«CHUTEIRAS PRETAS» é um espaço de Opinião do jornalista Pedro Jorge da Cunha. Pode seguir o autor no Twitter. Calce as «CHUTEIRAS PRETAS».

«Vê, ouve e não fales!», assim mesmo, exclamativo. Johan Cruyff gritou-o ao filho Jordi, dias após promovê-lo à primeira equipa do Barcelona. Para Johan, apesar dos maneirismos e dos maus fígados, a mensagem até envolvia uma premissa pedagógica. Era um What happens in Vegas, stay in Vegas aplicado ao balneário dos jogadores do Barça.

Johan recusava colocar o filho numa posição mais ingrata do que aquela em que já estava. De um lado, o pai e treinador; do outro, todos os colegas de equipa. Perante um cenário delicado, o saudoso Johan tentou facilitar as coisas a Jordi. «Não quero saber de nada do que se passa lá dentro, guarda tudo para ti.»

Dois anos e dezenas de reprimendas depois, Jordi foi vendido ao Manchester United. Johan entregou o filho à asa protetora de Alex Ferguson, certo de que nada mais podia fazer por Jordi em Barcelona e no Barcelona.

Nunca falei com o menino Francisco Conceição. Jamais cometeria o erro ou o abuso de lhe dar um conselho. Tem bons amigos, tem uns pais próximos, tem muitos irmãos, está bem rodeado e não lhe falta amor e equilíbrio familiar.

Mas – há sempre um ‘mas’ nestes artigos – se lhe pudesse dizer alguma coisa, creio que seria isto: «Vê, ouve e não fales», sem o ponto de exclamação.

Vivemos numa época em que a busca de heróis se tornou maçadora. Tudo é mastigado e engolido depressa, sem ser saboreado. Se colonizássemos Marte amanhã, passado dois dias já não seria notícia. Os grandes feitos acabam mais depressa do que o próximo número de malabarismo político dos trumpistas desta e de outras vidas. Respirem.

Respirem e vejam o que joga Francisco Conceição. Joga tanto! – com ponto de exclamação. Abomino caricaturas desajeitadas e comparações precipitadas, mas há algo de grande no futebol de Francisco. Baixinho, esquerdino, corajoso, imprevisível. Recebe a bola e parte para cima do medo, barbeando-o com uma catana. Para ele nada há a temer dentro do campo de futebol.

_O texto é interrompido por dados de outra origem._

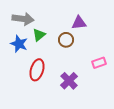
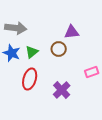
green triangle: (39, 35) -> (32, 52), moved

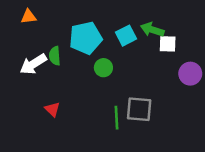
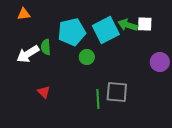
cyan square: (126, 36) -> (106, 30), size x1.5
white square: (168, 44) -> (145, 24), moved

Francisco é a melhor notícia no mundo do FC Porto nas últimas semanas. Talvez a única. Por isso, com a devida vénia e a permissão de quem o ama, deixo-lhe três palavrinhas apenas. «Vê, ouve e não fales.» Nós vamos saboreando tudo com a parcimónia possível. 

PS: o meu pai foi o meu treinador durante dois anos e meio. Não tenho dúvidas, até pelo que ouço dos meus antigos colegas de equipa, que foi o melhor treinador com quem trabalhei. E com quem mais aprendi. Se gostei da experiência? Não, não gostei. Mas não por culpa do meu pai. Tive amigos a virar-me a cara porque não jogavam ao domingo; ouvi conversas que preferia não ter ouvido no balneário; senti o meu próprio pai desiludido por me ver pressionado jogo após jogo dentro do campo. Dos 16 aos 18 anos, uma fase particularmente sensível da adolescência, não era simples gerir tudo isto. Duas lesões graves - uma nos ligamentos do joelho esquerdo e uma rotura muscular gravíssima na coxa direita - acabaram por facilitar as coisas, a partir de dada altura. Obrigado por tudo, obrigado por seres a pessoa mais justa que conheci até hoje, pai! - com ponto de exclamação.